Figure 7: Number of Nodes Used in the GraySort Challenge by Spark and Hadoop
The results of this competition attracted a lot of developers from around the world, and Spark had over 465 contributors in 2014. This makes it the most active project in the Apache Software Foundation and probably the most active big data open source project. In the next section we’ll make an overview of Spark as a platform for big data processing.
Spark consists of multiple components. The central Spark component is Spark Core. All of the other components have this component in common. This approach has many benefits. One of them is when optimization is added to the core, all of the other components start to use this optimization right away. The other advantage is that the code base of Spark remains compact and reinventing the wheel is reduced to a minimum. A Spark overview is shown in the following figure:

Figure 8: Spark Components
Spark Core is in charge of memory management, task scheduling, error recovery and storage systems interaction. It also defines the resilient distributed datasets. We’ll talk about them in chapters to come, but for now it is sufficient to describe them as distributed collections of items that can be manipulated in parallel.
Spark SQL is a package for working with structured data. The component started out as a support for Hive Query Language, but over time it grew to be a component that supports working with almost any kind of data, from JSON to large datasets residing on distributed storage. Spark SQL gives developers a unique ability to combine programming constructs together with SQL-like syntax when working with structured data.

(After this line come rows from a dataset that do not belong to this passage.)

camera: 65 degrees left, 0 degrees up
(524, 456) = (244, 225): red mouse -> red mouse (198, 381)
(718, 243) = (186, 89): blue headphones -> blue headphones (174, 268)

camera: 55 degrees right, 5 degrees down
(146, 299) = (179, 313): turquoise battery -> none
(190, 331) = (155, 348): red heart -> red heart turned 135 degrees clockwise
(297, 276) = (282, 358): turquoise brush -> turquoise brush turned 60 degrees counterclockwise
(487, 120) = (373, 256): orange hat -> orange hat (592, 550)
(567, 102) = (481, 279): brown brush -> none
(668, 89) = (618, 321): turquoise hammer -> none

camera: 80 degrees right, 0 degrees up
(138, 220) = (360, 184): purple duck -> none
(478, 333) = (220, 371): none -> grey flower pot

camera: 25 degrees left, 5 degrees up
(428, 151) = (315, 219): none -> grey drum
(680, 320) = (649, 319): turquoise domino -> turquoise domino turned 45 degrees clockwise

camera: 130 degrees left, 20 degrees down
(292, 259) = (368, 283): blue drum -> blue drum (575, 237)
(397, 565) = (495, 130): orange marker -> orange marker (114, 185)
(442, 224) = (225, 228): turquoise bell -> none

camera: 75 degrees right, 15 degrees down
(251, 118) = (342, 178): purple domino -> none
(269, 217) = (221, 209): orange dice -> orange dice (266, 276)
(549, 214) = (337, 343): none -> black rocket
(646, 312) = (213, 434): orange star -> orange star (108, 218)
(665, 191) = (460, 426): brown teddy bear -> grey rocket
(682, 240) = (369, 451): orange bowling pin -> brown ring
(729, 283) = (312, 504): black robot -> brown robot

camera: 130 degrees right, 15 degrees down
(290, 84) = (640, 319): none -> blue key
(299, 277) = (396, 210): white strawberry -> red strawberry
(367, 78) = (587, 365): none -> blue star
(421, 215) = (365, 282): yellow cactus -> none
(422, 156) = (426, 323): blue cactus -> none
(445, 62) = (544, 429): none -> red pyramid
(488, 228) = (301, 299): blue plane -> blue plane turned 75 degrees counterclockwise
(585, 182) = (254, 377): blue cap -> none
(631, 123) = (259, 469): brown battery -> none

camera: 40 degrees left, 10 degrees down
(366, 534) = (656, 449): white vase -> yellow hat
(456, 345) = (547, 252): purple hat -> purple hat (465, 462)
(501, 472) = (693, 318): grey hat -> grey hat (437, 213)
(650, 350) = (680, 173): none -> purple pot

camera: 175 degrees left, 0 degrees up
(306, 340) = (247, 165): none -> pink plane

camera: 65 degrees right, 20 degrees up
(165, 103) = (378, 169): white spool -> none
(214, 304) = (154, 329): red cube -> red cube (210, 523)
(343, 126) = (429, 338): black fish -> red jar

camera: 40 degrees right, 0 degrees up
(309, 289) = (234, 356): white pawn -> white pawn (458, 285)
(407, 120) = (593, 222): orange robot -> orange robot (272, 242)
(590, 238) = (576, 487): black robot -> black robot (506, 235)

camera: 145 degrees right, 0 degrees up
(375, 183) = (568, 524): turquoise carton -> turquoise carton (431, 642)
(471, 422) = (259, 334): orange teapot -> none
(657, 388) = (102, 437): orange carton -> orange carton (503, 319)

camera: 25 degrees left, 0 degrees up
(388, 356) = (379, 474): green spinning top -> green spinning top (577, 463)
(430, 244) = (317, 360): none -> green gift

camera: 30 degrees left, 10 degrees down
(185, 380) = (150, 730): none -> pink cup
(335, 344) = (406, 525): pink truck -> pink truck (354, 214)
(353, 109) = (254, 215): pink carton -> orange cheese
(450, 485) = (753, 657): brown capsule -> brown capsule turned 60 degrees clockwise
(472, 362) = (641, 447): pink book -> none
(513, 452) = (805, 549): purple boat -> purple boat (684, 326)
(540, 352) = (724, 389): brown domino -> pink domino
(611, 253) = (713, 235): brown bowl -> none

Spark Streaming enables processing of data streams. Some of you might wonder what a data stream is. In essence, it’s a continuous influx of data from all sorts of sources, like log files or queuing solutions that take in messages from the clients. The traditional big data processing frameworks are oriented towards batch processing of data. This component from Spark is actually a step towards modern data processing frameworks because it’s designed from the beginning to work with live, incoming data and to generate the results on the fly.
MLlib provides functionalities for machine learning. In essence, it’s a loose collection of high-level algorithms. One of the main driving forces for Spark’s creation was machine learning. Solutions available at the time were relatively slow because they didn’t exploit the speed of RAM. In the past decade, machine learning at this scale was based around a library called Mahout, and it was primarily used in Hadoop ecosystems. In 2014, Mahout announced it would no longer accept Hadoop MapReduce code, and it switched new development to Spark’s library MLlib.
GraphX is a library for graph data manipulation. It allows users to create and manipulate graph data consisting of a vertex and edges, and with it we complete a short overview of Spark. In the next chapter we are going to go over Spark installation steps.